Comprenez que je sois obligé de vous poser ces questions, sans aucun malentendu. Nous essayons de déterminer comment la situation a pu en arriver là, et pourquoi.
Comprenez que si j'avais eu la conscience d'une urgence à entrer dans l'appartement des Diarra – je ne parle pas de celui d'à côté - je l'aurais fait, bien sûr. La question ne se pose pas. J'ai évoqué les trois points d'ancrage, précisément parce que je n'avais pas conscience d'avoir les clés pour pénétrer dans l'appartement. C'est une première chose.
Si je peux me permettre de vous interrompre, dans le procès-verbal de retranscription, l'état-major vous dit clairement que s'il s'agit d'appels au secours pour une tentative de séquestration : « En cas de nécessité, tentez de casser la porte. » Je cite mot à mot. On vous a donc donné l'autorisation. Pourquoi donc ne pas avoir tenté de casser la porte dans un premier temps, à défaut d'utiliser les clés pour entrer ?
Je vous ai répondu. Je n'aurais pas pu casser la porte. Si j'avais su que j'avais les clés, je serais entré.

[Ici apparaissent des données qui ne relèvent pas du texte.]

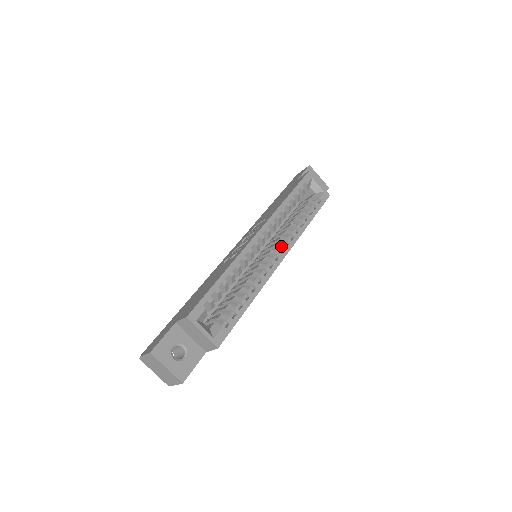
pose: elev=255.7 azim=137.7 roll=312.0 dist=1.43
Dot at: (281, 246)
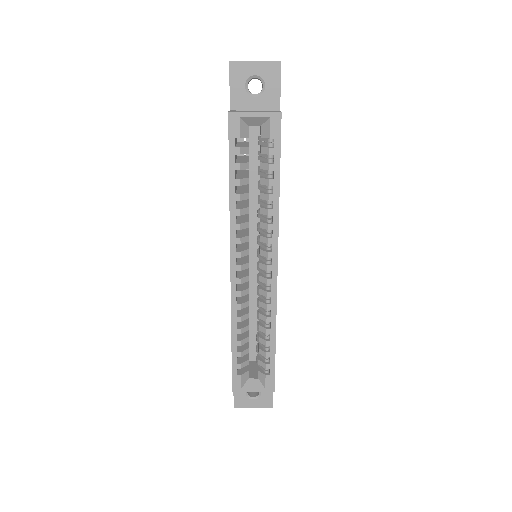
Dot at: (265, 255)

Lorsque vous êtes arrivés devant le domicile des Diarra, vous avez frappé à la porte. Vous avez fait les sommations d'usage, et une discussion, semble-t-il, a démarré entre Kobili Traoré et votre équipage. Pouvez-vous nous en donner le contenu ?
Un point m'interpelle également. Vous dites ne pas avoir entendu les cris de Mme Halimi. Or tout l'immeuble, qui est réveillé, dit avoir entendu à plusieurs reprises des hurlements. Lorsque vous étiez en bas, n'avez-vous pas entendu ?
Je ne suis pas resté dans la même position car je me déplaçais beaucoup. J'entrais, sortais, me rendais dans l'arrière-cour et sur la voie publique… Au moment où j'étais présent sur les lieux, je n'ai pas entendu les cris.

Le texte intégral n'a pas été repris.